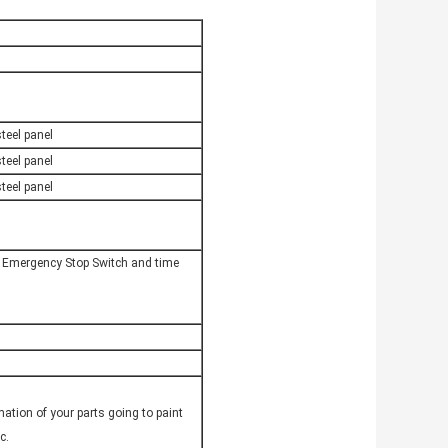
teel panel
teel panel
teel panel
, Emergency Stop Switch and time
ation of your parts going to paint
c.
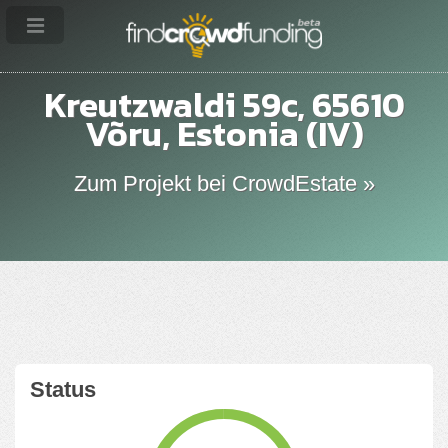
Kreutzwaldi 59c, 65610
Võru, Estonia (IV)
Zum Projekt bei CrowdEstate »
Status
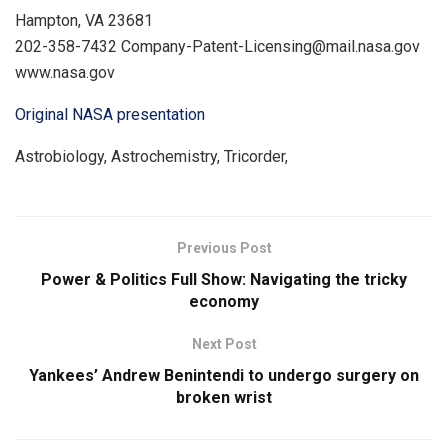
Hampton, VA 23681
202-358-7432 Company-Patent-Licensing@mail.nasa.gov
www.nasa.gov
Original NASA presentation
Astrobiology, Astrochemistry, Tricorder,
Previous Post
Power & Politics Full Show: Navigating the tricky
economy
Next Post
Yankees’ Andrew Benintendi to undergo surgery on
broken wrist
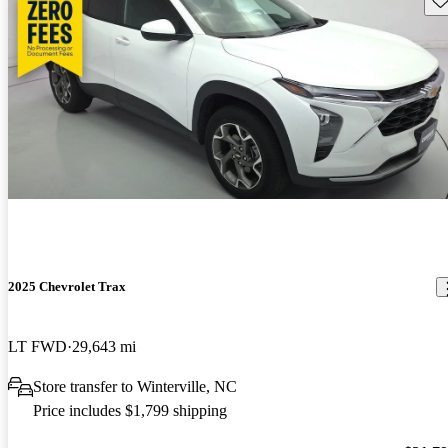
2025 Chevrolet Trax
LT FWD
29,643 mi
Store transfer to Winterville, NC
Price includes $1,799 shipping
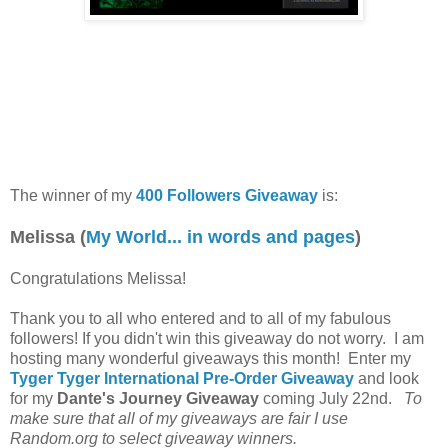
The winner of my
400 Followers Giveaway
is:
Melissa (
My World... in words and pages
)
Congratulations Melissa!
Thank you to all who entered and to all of my fabulous
followers! If you didn't win this giveaway do not worry. I am
hosting many wonderful giveaways this month! Enter my
Tyger Tyger International Pre-Order Giveaway
and look
for my
Dante's Journey Giveaway
coming July 22nd.
To
make sure that all of my giveaways are fair I use
Random.org to select giveaway winners.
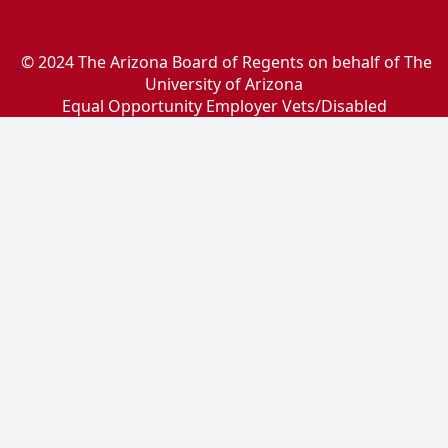
© 2024 The Arizona Board of Regents on behalf of The
University of Arizona
Equal Opportunity Employer Vets/Disabled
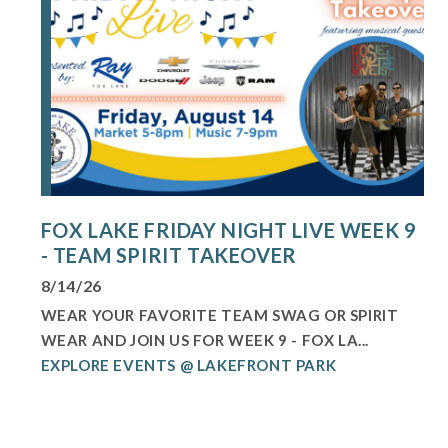
FOX LAKE FRIDAY NIGHT LIVE WEEK 9
- TEAM SPIRIT TAKEOVER
8/14/26
WEAR YOUR FAVORITE TEAM SWAG OR SPIRIT
WEAR AND JOIN US FOR WEEK 9 - FOX LA...
EXPLORE EVENTS @ LAKEFRONT PARK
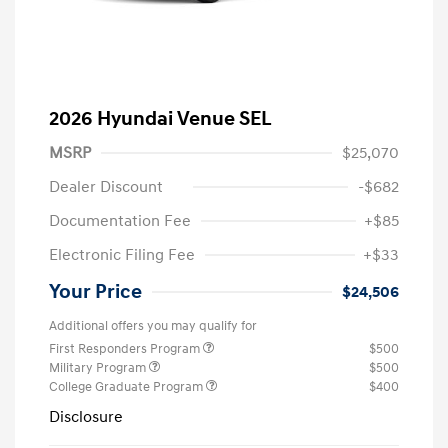
2026 Hyundai Venue SEL
MSRP
$25,070
Dealer Discount
-$682
Documentation Fee
+$85
Electronic Filing Fee
+$33
Your Price
$24,506
Additional offers you may qualify for
First Responders Program
$500
Military Program
$500
College Graduate Program
$400
Disclosure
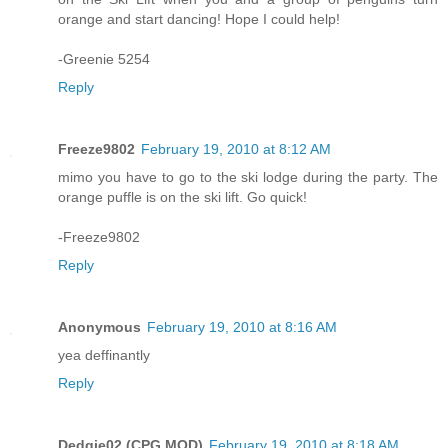
orange and start dancing! Hope I could help!
-Greenie 5254
Reply
Freeze9802
February 19, 2010 at 8:12 AM
mimo you have to go to the ski lodge during the party. The
orange puffle is on the ski lift. Go quick!
-Freeze9802
Reply
Anonymous
February 19, 2010 at 8:16 AM
yea deffinantly
Reply
Dedgie02 (CPG MOD)
February 19, 2010 at 8:18 AM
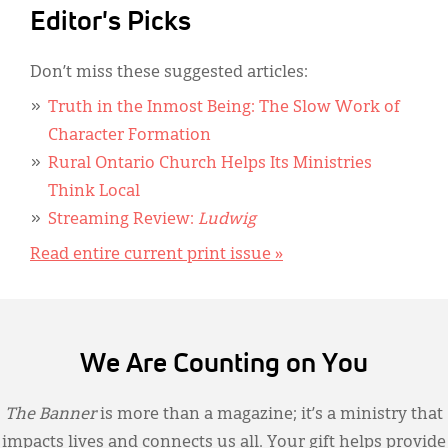
Editor's Picks
Don’t miss these suggested articles:
Truth in the Inmost Being: The Slow Work of
Character Formation
Rural Ontario Church Helps Its Ministries
Think Local
Streaming Review:
Ludwig
Read entire current print issue »
We Are Counting on You
The Banner
is more than a magazine; it’s a ministry that
impacts lives and connects us all. Your gift helps provide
= = = = = = =
TASK REQUIREMENTS: Restate each entry word for word, leaving out any pictures.

SOLUTION BELOW:
teel panel
teel panel
teel panel
, Emergency Stop Switch and time
ation of your parts going to paint
c.
Kreutzwaldi 59c, 65610
Võru, Estonia (IV)
Zum Projekt bei CrowdEstate »
Status
Hampton, VA 23681
202-358-7432 Company-Patent-Licensing@mail.nasa.gov
www.nasa.gov
Original NASA presentation
Astrobiology, Astrochemistry, Tricorder,
Previous Post
Power & Politics Full Show: Navigating the tricky
economy
Next Post
Yankees’ Andrew Benintendi to undergo surgery on
broken wrist
2025 Chevrolet Trax
LT FWD
29,643 mi
Store transfer to Winterville, NC
Price includes $1,799 shipping
The winner of my
400 Followers Giveaway
is:
Melissa (
My World... in words and pages
)
Congratulations Melissa!
Thank you to all who entered and to all of my fabulous
followers! If you didn't win this giveaway do not worry. I am
hosting many wonderful giveaways this month! Enter my
Tyger Tyger International Pre-Order Giveaway
and look
for my
Dante's Journey Giveaway
coming July 22nd.
To
make sure that all of my giveaways are fair I use
Random.org to select giveaway winners.
© 2024 The Arizona Board of Regents on behalf of The
University of Arizona
Equal Opportunity Employer Vets/Disabled
FOX LAKE FRIDAY NIGHT LIVE WEEK 9
- TEAM SPIRIT TAKEOVER
8/14/26
WEAR YOUR FAVORITE TEAM SWAG OR SPIRIT
WEAR AND JOIN US FOR WEEK 9 - FOX LA...
EXPLORE EVENTS @ LAKEFRONT PARK
2026 Hyundai Venue SEL
MSRP
$25,070
Dealer Discount
-$682
Documentation Fee
+$85
Electronic Filing Fee
+$33
Your Price
$24,506
Additional offers you may qualify for
First Responders Program
$500
Military Program
$500
College Graduate Program
$400
Disclosure
orange and start dancing! Hope I could help!
-Greenie 5254
Reply
Freeze9802
February 19, 2010 at 8:12 AM
mimo you have to go to the ski lodge during the party. The
orange puffle is on the ski lift. Go quick!
-Freeze9802
Reply
Anonymous
February 19, 2010 at 8:16 AM
yea deffinantly
Reply
Dedgie02 (CPG MOD)
February 19, 2010 at 8:18 AM
Editor's Picks
Don’t miss these suggested articles:
Truth in the Inmost Being: The Slow Work of
Character Formation
Rural Ontario Church Helps Its Ministries
Think Local
Streaming Review:
Ludwig
Read entire current print issue »
We Are Counting on You
The Banner
is more than a magazine; it’s a ministry that
impacts lives and connects us all. Your gift helps provide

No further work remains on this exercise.